Бугха тут же схватил Афшина за перевязь.
– Именно этого я и ожидал от вас! – закричал Афшин.
Но Бугха не дал ему продолжить, он набросил на голову опального военачальника подол его же одежды и отволок его в тюрьму, наполовину задушив по дороге.
Афшин умер в своей камере от голода. Его тело было повешено на виселице у Императорских ворот; идолов, которым он тайно поклонялся, свалили к подножию виселицы. Впоследствии идолов подожгли, и все сгорело дотла.
Но и Мазьяр не был прощен; его провели по городу и потом забили насмерть плетьми. Его труп повесили рядом с телом Бабека. Виселица Мазьяра постепенно наклонялась, и тела казненных приблизились друг к другу.
Мое сердце бьется спокойно, когда я вижу,
Как эти двое сошлись, как добрые соседи: Бабек и Мазьяр,
Склонившись и отвернувшись в сторонку,
Как бы пряча секрет от любопытных прохожих.

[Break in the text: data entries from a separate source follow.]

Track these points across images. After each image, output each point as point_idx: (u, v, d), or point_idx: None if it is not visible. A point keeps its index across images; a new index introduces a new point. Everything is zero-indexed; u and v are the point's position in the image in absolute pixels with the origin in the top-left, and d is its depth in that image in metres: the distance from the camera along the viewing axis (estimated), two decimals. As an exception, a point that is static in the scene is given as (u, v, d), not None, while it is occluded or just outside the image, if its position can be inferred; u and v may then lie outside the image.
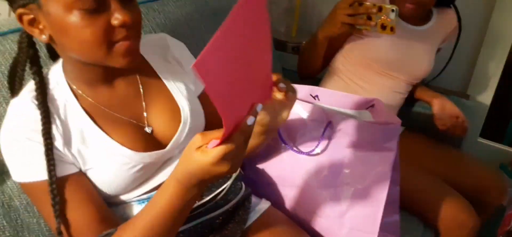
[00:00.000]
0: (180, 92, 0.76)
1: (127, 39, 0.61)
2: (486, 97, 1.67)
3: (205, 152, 0.50)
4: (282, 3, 1.91)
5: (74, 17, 0.56)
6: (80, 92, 0.67)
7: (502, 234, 1.37)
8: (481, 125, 1.73)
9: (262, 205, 0.86)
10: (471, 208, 1.04)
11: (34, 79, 0.64)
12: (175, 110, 0.75)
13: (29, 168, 0.62)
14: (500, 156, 1.71)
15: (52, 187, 0.60)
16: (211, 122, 0.81)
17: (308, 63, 1.21)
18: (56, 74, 0.67)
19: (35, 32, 0.61)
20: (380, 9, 0.97)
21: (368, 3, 0.97)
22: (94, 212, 0.65)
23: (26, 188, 0.65)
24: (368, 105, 0.92)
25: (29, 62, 0.66)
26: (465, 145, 1.47)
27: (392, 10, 0.97)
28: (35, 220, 0.76)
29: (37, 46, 0.67)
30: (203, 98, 0.82)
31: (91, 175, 0.66)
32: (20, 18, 0.60)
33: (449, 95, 1.30)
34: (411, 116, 1.32)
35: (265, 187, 0.94)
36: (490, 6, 1.55)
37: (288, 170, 0.89)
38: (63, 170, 0.63)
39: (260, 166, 0.93)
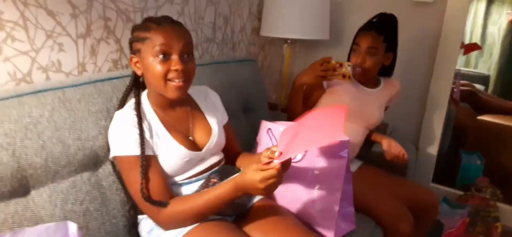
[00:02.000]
0: (212, 119, 1.23)
1: (178, 80, 1.06)
2: (433, 148, 2.14)
3: (257, 171, 0.94)
4: (274, 77, 2.47)
5: (154, 61, 1.04)
6: (155, 109, 1.13)
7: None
8: (432, 171, 2.17)
9: (260, 195, 1.28)
10: (408, 211, 1.44)
11: (134, 97, 1.10)
12: (208, 129, 1.20)
13: (129, 146, 1.04)
14: (451, 196, 2.12)
15: (142, 160, 1.03)
16: (227, 143, 1.27)
17: (292, 110, 1.67)
18: (144, 97, 1.14)
19: (136, 69, 1.09)
20: (341, 65, 1.47)
21: (333, 62, 1.47)
22: (164, 183, 1.06)
23: (121, 160, 1.05)
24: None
25: (135, 87, 1.13)
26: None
27: (349, 65, 1.46)
28: (115, 196, 1.17)
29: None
30: (225, 127, 1.29)
31: (160, 159, 1.09)
32: (131, 60, 1.09)
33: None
34: (369, 154, 1.76)
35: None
36: (429, 76, 2.08)
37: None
38: (148, 151, 1.05)
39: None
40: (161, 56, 1.02)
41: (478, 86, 2.94)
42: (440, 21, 1.99)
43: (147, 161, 1.04)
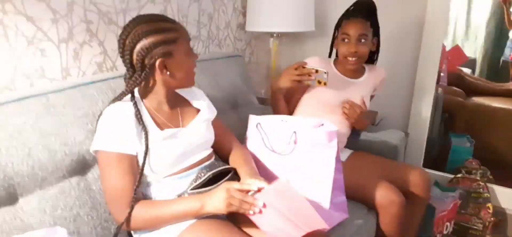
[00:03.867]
0: (202, 112, 1.23)
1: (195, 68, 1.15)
2: (423, 134, 2.16)
3: (227, 189, 0.99)
4: (262, 71, 2.47)
5: (187, 57, 1.09)
6: (148, 109, 1.12)
7: (438, 233, 1.77)
8: (422, 156, 2.19)
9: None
10: (399, 191, 1.45)
11: (130, 94, 1.09)
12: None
13: (120, 143, 1.03)
14: (442, 180, 2.15)
15: (144, 161, 1.04)
16: (220, 138, 1.28)
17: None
18: (137, 98, 1.12)
19: (161, 71, 1.07)
20: (316, 71, 1.46)
21: (308, 67, 1.46)
22: (133, 184, 1.04)
23: (107, 155, 1.03)
24: (319, 124, 1.38)
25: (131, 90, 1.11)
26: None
27: (324, 72, 1.45)
28: (104, 199, 1.16)
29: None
30: (214, 123, 1.29)
31: (151, 157, 1.08)
32: (158, 63, 1.06)
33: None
34: (358, 143, 1.77)
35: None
36: (415, 62, 2.09)
37: (269, 167, 1.33)
38: (132, 151, 1.05)
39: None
40: (191, 50, 1.13)
41: (465, 70, 2.96)
42: (424, 7, 2.00)
43: (131, 160, 1.05)
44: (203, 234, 1.05)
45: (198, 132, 1.19)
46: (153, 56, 1.05)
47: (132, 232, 1.17)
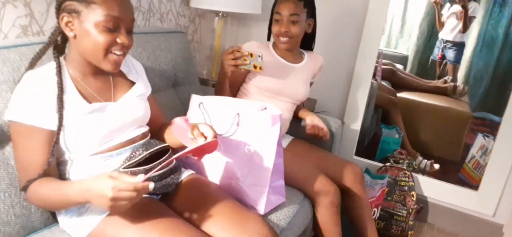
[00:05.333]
0: (137, 86, 1.15)
1: (120, 53, 1.00)
2: (357, 123, 2.25)
3: (112, 178, 0.84)
4: (205, 52, 2.40)
5: (98, 31, 0.95)
6: (74, 77, 1.02)
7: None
8: (355, 145, 2.29)
9: (189, 171, 1.24)
10: (333, 183, 1.50)
11: (55, 59, 0.99)
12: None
13: (37, 115, 0.93)
14: (373, 168, 2.26)
15: (57, 134, 0.94)
16: (152, 115, 1.21)
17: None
18: (63, 66, 1.02)
19: (66, 30, 0.97)
20: (251, 55, 1.43)
21: (242, 51, 1.43)
22: (44, 161, 0.97)
23: (22, 127, 0.94)
24: (262, 107, 1.37)
25: (55, 49, 1.01)
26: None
27: (258, 56, 1.44)
28: (25, 176, 1.05)
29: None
30: (149, 99, 1.21)
31: (76, 132, 0.99)
32: (61, 18, 0.96)
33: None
34: (299, 129, 1.80)
35: (192, 165, 1.32)
36: (355, 55, 2.16)
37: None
38: (50, 125, 0.96)
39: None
40: (109, 27, 0.96)
41: (398, 65, 3.13)
42: (366, 2, 2.06)
43: (48, 135, 0.97)
44: (128, 220, 0.98)
45: (130, 107, 1.11)
46: (62, 9, 0.97)
47: (56, 213, 1.08)
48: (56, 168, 1.03)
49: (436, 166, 2.58)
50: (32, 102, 0.95)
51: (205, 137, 1.03)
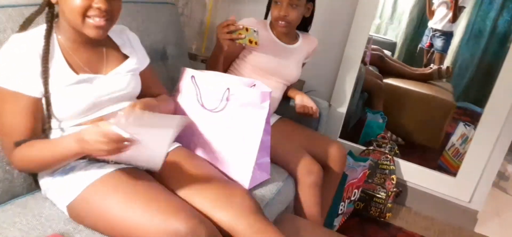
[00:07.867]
0: (131, 60, 1.14)
1: (99, 18, 0.96)
2: (343, 107, 2.27)
3: (97, 124, 0.86)
4: (195, 27, 2.38)
5: None
6: (64, 45, 1.00)
7: (347, 198, 1.90)
8: (340, 127, 2.32)
9: (176, 144, 1.25)
10: (317, 162, 1.53)
11: (46, 23, 0.97)
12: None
13: (21, 81, 0.92)
14: (356, 151, 2.30)
15: (47, 102, 0.94)
16: (151, 88, 1.22)
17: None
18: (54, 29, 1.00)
19: None
20: (246, 29, 1.41)
21: (237, 24, 1.40)
22: (34, 128, 0.97)
23: (3, 91, 0.92)
24: (251, 84, 1.37)
25: (50, 10, 0.98)
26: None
27: (254, 31, 1.42)
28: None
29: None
30: (146, 71, 1.21)
31: (61, 101, 0.98)
32: None
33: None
34: (286, 109, 1.81)
35: (179, 138, 1.33)
36: (345, 39, 2.17)
37: (197, 123, 1.30)
38: (36, 93, 0.95)
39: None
40: None
41: (386, 52, 3.16)
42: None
43: (32, 102, 0.95)
44: (113, 189, 0.98)
45: (118, 82, 1.10)
46: None
47: (38, 180, 1.08)
48: (40, 134, 1.02)
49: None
50: (16, 67, 0.93)
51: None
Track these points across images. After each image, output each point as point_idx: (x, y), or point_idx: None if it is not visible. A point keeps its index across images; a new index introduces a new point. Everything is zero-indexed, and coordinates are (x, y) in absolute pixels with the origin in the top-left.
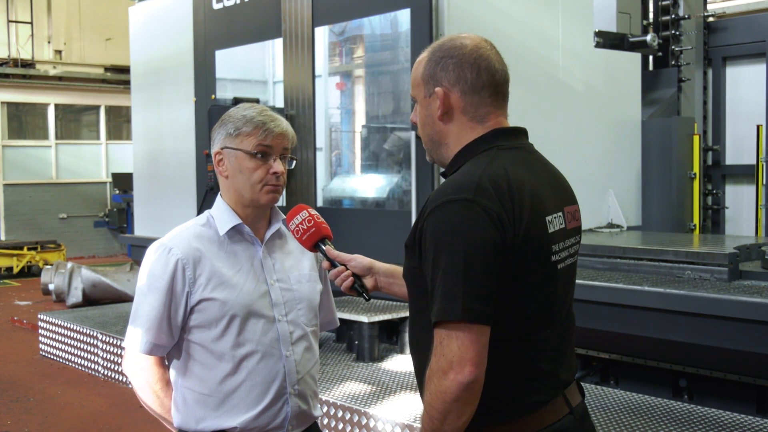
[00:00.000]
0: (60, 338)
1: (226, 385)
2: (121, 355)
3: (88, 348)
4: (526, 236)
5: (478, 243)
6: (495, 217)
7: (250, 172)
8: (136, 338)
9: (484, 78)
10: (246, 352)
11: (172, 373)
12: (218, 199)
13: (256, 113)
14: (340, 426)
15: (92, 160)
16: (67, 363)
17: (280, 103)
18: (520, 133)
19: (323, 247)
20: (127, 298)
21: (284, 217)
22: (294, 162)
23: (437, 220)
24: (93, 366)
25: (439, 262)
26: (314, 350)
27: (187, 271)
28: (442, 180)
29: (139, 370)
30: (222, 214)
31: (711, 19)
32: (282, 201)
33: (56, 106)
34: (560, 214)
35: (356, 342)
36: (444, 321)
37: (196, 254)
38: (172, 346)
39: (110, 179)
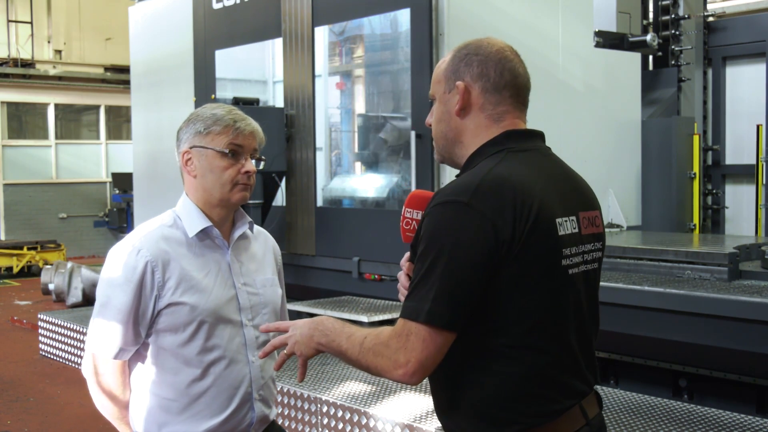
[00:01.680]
0: (60, 338)
1: (192, 390)
2: None
3: None
4: (529, 239)
5: (463, 247)
6: (488, 222)
7: (221, 171)
8: (99, 341)
9: (507, 78)
10: (214, 358)
11: (136, 377)
12: (184, 198)
13: (225, 112)
14: (340, 426)
15: (92, 160)
16: (66, 363)
17: (280, 103)
18: (535, 135)
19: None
20: None
21: (250, 219)
22: (262, 163)
23: (432, 219)
24: None
25: (424, 260)
26: (275, 355)
27: (156, 274)
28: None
29: (100, 373)
30: (190, 215)
31: (711, 18)
32: (281, 200)
33: (56, 105)
34: (573, 218)
35: None
36: (410, 319)
37: (165, 256)
38: (136, 349)
39: (110, 179)
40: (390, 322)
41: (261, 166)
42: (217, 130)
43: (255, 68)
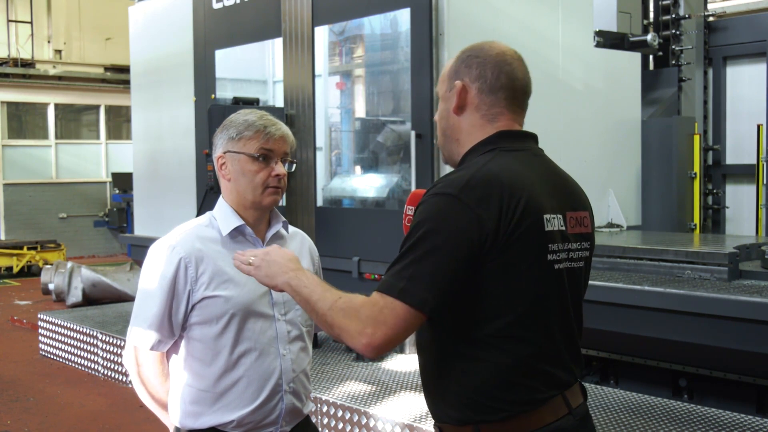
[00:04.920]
0: (60, 338)
1: (223, 381)
2: (121, 355)
3: (88, 348)
4: (516, 232)
5: (447, 236)
6: (474, 215)
7: (252, 174)
8: (138, 334)
9: (503, 80)
10: (244, 350)
11: (171, 369)
12: (220, 201)
13: (257, 118)
14: (340, 426)
15: (92, 160)
16: (66, 363)
17: (280, 103)
18: (527, 137)
19: None
20: (127, 298)
21: (284, 219)
22: (294, 165)
23: (423, 208)
24: (93, 366)
25: (407, 241)
26: (308, 350)
27: (190, 270)
28: None
29: (139, 364)
30: (224, 215)
31: (711, 18)
32: (281, 200)
33: (56, 105)
34: (560, 216)
35: None
36: (385, 293)
37: (199, 254)
38: (172, 342)
39: (110, 179)
40: None
41: (293, 169)
42: (249, 135)
43: (255, 68)
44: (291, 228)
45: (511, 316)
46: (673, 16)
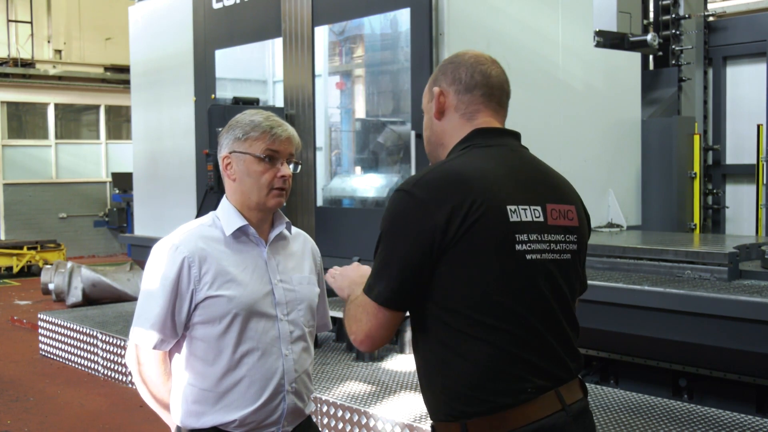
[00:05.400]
0: (60, 338)
1: (225, 381)
2: (121, 355)
3: (88, 348)
4: (475, 222)
5: (399, 232)
6: (423, 207)
7: (258, 175)
8: (140, 333)
9: (477, 78)
10: (247, 349)
11: (173, 369)
12: (224, 201)
13: (263, 119)
14: (340, 426)
15: (92, 160)
16: (66, 363)
17: (280, 103)
18: (505, 133)
19: None
20: (127, 298)
21: (288, 220)
22: (299, 167)
23: (386, 209)
24: (93, 366)
25: (378, 244)
26: (310, 350)
27: (193, 269)
28: None
29: (141, 363)
30: (228, 216)
31: (711, 18)
32: None
33: (56, 105)
34: (537, 208)
35: None
36: (364, 292)
37: (202, 253)
38: (175, 341)
39: (110, 179)
40: None
41: (298, 170)
42: (255, 136)
43: (255, 68)
44: (294, 229)
45: (484, 305)
46: (673, 16)
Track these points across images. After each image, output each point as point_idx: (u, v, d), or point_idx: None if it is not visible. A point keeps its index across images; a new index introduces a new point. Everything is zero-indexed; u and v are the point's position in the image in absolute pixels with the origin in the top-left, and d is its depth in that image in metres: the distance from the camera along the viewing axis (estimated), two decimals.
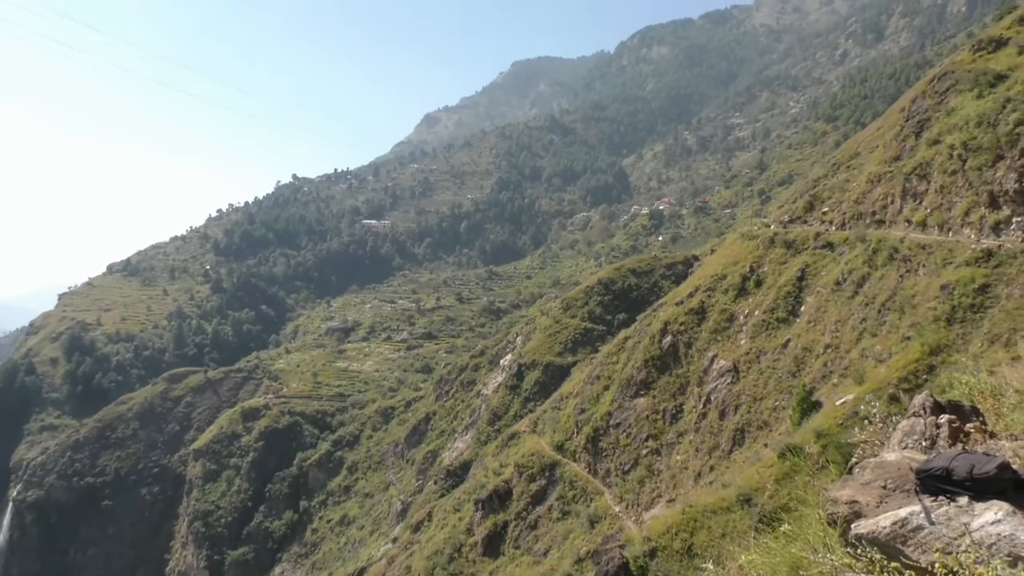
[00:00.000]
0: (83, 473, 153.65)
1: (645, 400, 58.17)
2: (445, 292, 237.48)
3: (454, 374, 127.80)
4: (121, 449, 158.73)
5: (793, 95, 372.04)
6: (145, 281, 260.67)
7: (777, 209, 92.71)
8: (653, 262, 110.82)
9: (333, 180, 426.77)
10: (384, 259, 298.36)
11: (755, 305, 51.88)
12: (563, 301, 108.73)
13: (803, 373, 40.78)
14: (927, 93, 47.55)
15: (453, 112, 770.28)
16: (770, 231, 60.41)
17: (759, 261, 56.11)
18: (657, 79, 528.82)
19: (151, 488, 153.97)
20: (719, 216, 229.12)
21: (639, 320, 74.57)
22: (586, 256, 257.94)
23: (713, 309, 56.75)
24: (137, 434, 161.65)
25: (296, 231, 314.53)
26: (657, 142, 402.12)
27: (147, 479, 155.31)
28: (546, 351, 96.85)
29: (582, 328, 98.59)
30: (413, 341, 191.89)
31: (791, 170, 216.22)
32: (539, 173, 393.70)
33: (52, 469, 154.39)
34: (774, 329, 47.62)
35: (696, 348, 55.87)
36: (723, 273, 59.47)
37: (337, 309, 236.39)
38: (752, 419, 43.77)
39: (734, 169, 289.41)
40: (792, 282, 49.06)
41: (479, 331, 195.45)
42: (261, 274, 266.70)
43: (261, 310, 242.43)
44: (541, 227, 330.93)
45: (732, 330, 52.93)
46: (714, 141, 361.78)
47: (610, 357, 70.46)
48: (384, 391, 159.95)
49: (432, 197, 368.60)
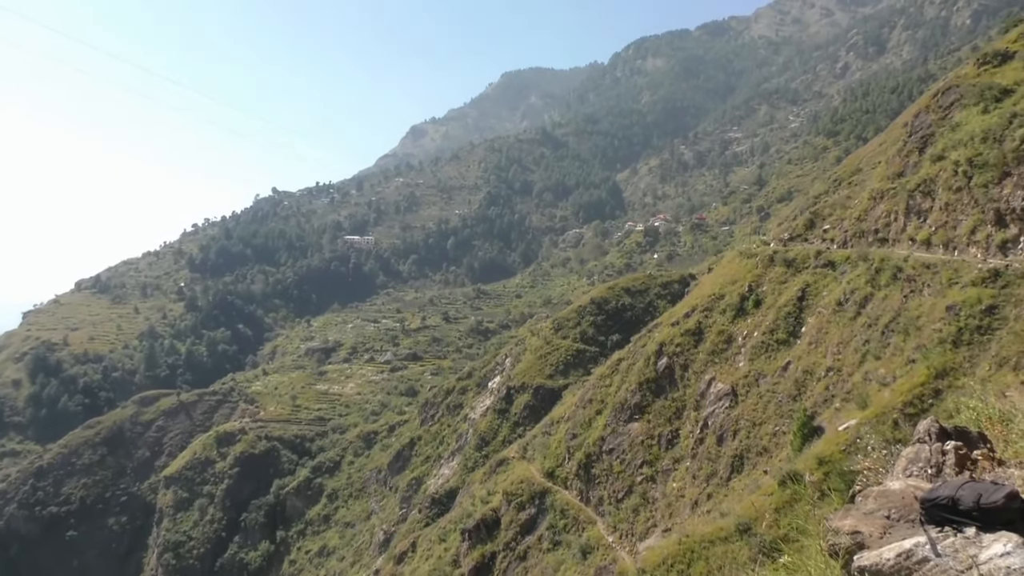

Черными покрывалами укрыты они,
Как будто сотканными горячим ветром пустыни из смолы.
С утра до вечера едут они на худых деревянных конях,
Которых привели им плотники из мрачной конюшни.
Они неподвижны, но, глядя на них, мне кажется,
Что едут они куда-то, без остановки.
* * *
Мутасим приказал дать Ибн Ханбалу тридцать восемь ударов плетью в надежде выбить из него признание догмата о сотворенности Корана. Позже, незадолго до смерти, люди, пришедшие навестить Ибн Ханбала, спросили его:– Что ты хочешь сказать о тех, кто так жестоко обошелся с тобой?
– Они подвергли меня мучениям во славу Божью. Они считали, что я заблуждался, а они правы.
* * *
Следуя примеру своего отца Мутасима, следующий халиф Ватик приказал наместнику Басры испытать на веру всех имамов и муэдзинов в вопросе сотворенности Корана. В то же время Ватик послал в Багдад за традиционалистом Ахмадом ибн Насром. Ахмад был доставлен в кандалах в Самарру, во дворец халифа.– Что ты думаешь о происхождении Корана? – спросили его.
– Он не был сотворен! – заявил он.
– Каково твое мнение о возможности человека лицезреть образ Бога в день Последнего Суда?
– Сам Бог сказал: «В последний день ты увидишь Господа твоего так, как видишь сейчас луну», – ответил Ахмад и привел в подтверждение еще и одно из Преданий.
– Ты лжец! – сказал Ватик.
– Нет, это ты лжец! – ответил Ахмад.
– Как, – воскликнул халиф, – Бог может быть видим, находиться в физическом теле, быть ограниченным в пространстве и доступным человеческому глазу? Я не верю в Бога с такими атрибутами! Что вы скажете? – обратился он к ученым богословам, рационалистам, которые присутствовали на допросе.
– В соответствии с законом этого человека надо предать смерти, – ответили они.
– Меч мне! – крикнул халиф. – Я сам убью его у вас на глазах. Я возлагаю весь груз моих грехов на этого неверного, который поклоняется богу, которого я не признаю, богу, имеющему атрибуты, которых Истинный Бог не может иметь! Палач, постели свой коврик!
Ахмада, как он был, в оковах, швырнули на коврик палача, и Ватик собственноручно отрубил ему голову.
Тело повесили на виселице в Самарре, голова была насажена на кол в Багдаде, с надписью, прикрепленной к уху и гласившей: «Это голова Ахмада ибн Насра ибн Малика. Раб Божий имам Харун (Ватик) пригласил его, чтобы он признал сотворенность Корана и отрекся от уподобления Бога человеческому существу, но он упорствовал в своих заблуждениях, за что, по Божьей воле, душа его отправилась в Адское Пламя».
К голове был приставлен стражник с копьем, которому было приказано не допускать, чтобы случайный порыв ветра мог повернуть голову лицом в сторону Мекки. Этот солдат рассказывал потом: «Ночью я увидел, как голова сама собой повернулась к Мекке и стала читать суру Корана «Йа Син».